E - como diz o poeta - “façam-se ao mar antes que sequem os rios...”


segunda-feira, outubro 27, 2014

OUTONO(S)...


Veste-se o Outono de mostos e fermentam
Sabores na glória dos frutos que as bocas
Salivam
Tão maduras
Que se desprendem
Como promessas em zénite
Atordoadas em mel
Quais corolas
Soltas em voo de línguas suculentas...

Impúberes os sonhos. Ainda.
Que humedecem os olhos
De tão claros.

Azul
Na vertigem
E no alvoroço
Cinzento na hora da chegada
Como restolho depois do dia
Ou despojos
Diurnos
Antes da noite
E do frio...

De nada vale o doirado das vinhas
Nem a plangência do sol
Nem o vigor íngreme
Dos passos
Na cadência das montanhas.

Nem a vindima.
Nem os cestos...

Outono é esta memória cálida
Fogueira onde soletro meu corpo aceso
E cato meu piolho
E minha sarna...

Dulcíssima flama em que me embalo...


Manuel Veiga


terça-feira, outubro 21, 2014

... E NO ENTANTO EM TEUS OLHOS



Vens autêntica em tua benevolência cálida
Dulcificando em mim a noite cerebral
Ungindo esquecidas glórias
Adejantes como fogueiras vãs
Que apagadas ardem e nas cinzas
Se ateiam...

Bem sei (ambos sabemos)
Que o tempo corre por vezes bálsamo
Outras apenas flor de zimbro
Insignificante em seu devir
Estéril como promessas por abrir
Cumprindo rotas sem registo...

E no entanto em teus olhos
Bebo o fruto cristalino das árvores inventadas
Antigas falésias debruçadas
Ventos sobre os dedos
Mãos abertas quais barcos caminheiros
Em generosa dádiva...

Que mais importa ao poeta
Senão cumprir-se?...

Não se pede ao arco que corra atrás da flecha
Nem à flecha que abandone a meta
Traçada...

Manuel Veiga



sábado, outubro 18, 2014

NOTÍCIAS DE BABIÓNIA LXI


Babilónia é um alfobre de génios – e de saídas airosas...

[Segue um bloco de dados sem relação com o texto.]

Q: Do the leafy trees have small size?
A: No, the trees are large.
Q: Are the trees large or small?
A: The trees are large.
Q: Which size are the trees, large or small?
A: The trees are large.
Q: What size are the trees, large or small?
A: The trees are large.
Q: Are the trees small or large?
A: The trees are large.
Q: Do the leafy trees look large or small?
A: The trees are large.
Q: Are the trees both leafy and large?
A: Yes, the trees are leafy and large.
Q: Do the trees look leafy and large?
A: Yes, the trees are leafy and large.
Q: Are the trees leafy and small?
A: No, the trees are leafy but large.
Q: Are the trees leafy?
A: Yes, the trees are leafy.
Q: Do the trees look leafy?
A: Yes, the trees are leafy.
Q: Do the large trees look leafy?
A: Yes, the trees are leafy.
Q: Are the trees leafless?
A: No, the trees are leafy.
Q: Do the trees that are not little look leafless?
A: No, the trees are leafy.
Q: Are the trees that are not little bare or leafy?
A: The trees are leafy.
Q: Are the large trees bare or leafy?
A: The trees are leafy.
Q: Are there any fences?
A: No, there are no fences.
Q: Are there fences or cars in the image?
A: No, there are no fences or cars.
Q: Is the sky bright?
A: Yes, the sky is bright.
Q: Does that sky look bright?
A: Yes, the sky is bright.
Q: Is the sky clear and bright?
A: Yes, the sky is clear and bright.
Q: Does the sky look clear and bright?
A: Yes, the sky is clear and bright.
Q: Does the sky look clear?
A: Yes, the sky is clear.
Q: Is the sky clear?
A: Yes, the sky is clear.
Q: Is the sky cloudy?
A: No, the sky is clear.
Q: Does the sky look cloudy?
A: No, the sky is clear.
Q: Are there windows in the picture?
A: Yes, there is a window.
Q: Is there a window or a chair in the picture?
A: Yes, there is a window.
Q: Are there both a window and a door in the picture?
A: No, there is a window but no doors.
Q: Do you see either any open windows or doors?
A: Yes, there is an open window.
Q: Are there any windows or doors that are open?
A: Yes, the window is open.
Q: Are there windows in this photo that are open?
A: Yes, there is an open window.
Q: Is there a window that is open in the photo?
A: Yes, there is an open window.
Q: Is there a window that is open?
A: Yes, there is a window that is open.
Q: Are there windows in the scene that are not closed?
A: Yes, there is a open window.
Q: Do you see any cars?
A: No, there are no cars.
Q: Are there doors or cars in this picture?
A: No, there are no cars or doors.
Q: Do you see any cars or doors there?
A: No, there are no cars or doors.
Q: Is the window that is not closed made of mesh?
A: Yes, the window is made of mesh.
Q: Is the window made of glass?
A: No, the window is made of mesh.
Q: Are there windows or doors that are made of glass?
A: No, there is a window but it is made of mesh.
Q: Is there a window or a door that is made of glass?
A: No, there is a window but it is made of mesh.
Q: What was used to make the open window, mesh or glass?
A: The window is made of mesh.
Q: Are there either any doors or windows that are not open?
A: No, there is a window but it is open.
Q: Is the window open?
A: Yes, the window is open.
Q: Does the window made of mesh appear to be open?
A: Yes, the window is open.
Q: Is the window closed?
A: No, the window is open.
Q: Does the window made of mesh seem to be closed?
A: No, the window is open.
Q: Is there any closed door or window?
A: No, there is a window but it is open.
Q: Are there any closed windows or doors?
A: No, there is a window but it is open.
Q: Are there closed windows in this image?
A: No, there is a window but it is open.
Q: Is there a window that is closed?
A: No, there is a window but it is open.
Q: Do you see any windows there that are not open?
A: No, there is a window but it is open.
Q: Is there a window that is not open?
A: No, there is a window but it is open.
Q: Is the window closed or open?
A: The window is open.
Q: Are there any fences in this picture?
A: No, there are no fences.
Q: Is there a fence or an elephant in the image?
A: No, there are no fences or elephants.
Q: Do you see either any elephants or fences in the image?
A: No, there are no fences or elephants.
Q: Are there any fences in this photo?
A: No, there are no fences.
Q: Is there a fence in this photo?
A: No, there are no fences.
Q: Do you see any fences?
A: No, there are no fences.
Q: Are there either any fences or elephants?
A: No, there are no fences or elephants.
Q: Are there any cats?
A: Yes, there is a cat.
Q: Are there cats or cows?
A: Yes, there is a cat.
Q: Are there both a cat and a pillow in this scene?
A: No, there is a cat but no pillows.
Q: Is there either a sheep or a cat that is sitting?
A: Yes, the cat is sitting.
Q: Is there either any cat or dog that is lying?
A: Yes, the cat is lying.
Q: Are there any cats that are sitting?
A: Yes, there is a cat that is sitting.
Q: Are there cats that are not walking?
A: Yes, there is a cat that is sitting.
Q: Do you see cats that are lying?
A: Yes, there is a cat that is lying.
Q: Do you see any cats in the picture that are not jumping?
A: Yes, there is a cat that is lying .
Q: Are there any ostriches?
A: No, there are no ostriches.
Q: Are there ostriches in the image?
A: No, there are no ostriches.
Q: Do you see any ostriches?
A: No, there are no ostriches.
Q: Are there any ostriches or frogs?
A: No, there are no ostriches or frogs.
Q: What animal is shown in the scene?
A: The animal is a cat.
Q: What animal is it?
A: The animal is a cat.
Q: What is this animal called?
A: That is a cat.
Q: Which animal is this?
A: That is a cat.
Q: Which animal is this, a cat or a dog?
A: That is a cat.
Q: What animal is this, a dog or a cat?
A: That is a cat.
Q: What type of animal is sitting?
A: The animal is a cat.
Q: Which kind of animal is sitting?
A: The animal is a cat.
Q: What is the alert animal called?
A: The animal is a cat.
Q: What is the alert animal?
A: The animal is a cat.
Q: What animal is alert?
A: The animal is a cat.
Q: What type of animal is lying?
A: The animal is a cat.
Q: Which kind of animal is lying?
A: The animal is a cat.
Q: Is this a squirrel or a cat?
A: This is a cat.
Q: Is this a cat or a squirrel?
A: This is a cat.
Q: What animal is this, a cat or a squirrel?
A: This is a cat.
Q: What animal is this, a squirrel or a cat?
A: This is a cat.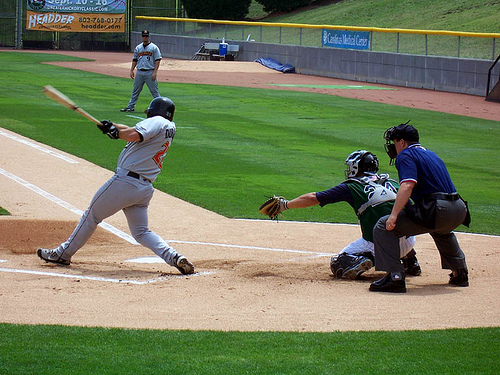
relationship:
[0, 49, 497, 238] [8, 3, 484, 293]
grass on field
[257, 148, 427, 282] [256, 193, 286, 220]
man wearing glove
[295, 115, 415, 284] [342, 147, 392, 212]
man wearing protective gear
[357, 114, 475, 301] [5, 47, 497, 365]
umpire watching pitch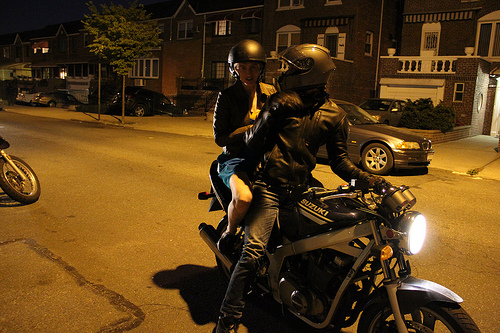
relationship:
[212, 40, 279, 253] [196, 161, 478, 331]
passenger on motorcycle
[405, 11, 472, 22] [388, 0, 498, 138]
stripe on building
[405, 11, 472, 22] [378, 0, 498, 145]
stripe on building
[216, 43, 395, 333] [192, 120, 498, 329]
driver on bike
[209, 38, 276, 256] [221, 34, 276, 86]
passenger wearing helmet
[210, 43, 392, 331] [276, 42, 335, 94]
driver wearing helmet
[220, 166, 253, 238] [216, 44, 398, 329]
leg of passenger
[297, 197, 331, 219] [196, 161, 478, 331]
name on motorcycle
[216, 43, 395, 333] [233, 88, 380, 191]
driver wearing jacket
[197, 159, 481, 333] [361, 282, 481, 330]
bike has tire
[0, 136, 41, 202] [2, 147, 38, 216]
bike has tire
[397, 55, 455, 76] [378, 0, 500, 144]
balcony on building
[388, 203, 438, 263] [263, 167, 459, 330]
headlight on motorcycle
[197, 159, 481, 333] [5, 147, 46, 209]
bike has wheel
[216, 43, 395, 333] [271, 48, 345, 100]
driver wearing helmet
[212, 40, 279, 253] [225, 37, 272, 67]
passenger wearing helmet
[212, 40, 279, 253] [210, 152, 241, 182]
passenger wearing short pants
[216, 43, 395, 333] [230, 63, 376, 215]
driver wearing jacket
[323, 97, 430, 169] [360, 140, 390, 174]
car has wheel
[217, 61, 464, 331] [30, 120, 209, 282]
vehicles traveling on street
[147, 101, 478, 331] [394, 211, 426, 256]
bike has headlight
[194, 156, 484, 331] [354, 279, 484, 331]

Hammurabi, o legislador, abjura o “fundamentalismo orçamental” - como as eleições exigem!... Mas “não tem cara” para defender em Bruxelas a baixa impostos...

Um dia, porém, quando os babilónicos forem mais esmifrados ainda, então sim, escorrerão bênçãos fiscais pelas ruas de Babilónia – por ora Hammurabi limita-se a anunciar uma compra a fiado...

A Praça entreolha-se e invoca o Espírito Santo para rentabilizar o generoso crédito que Hammurabi, o legislador, lhe irá pagar mais tarde...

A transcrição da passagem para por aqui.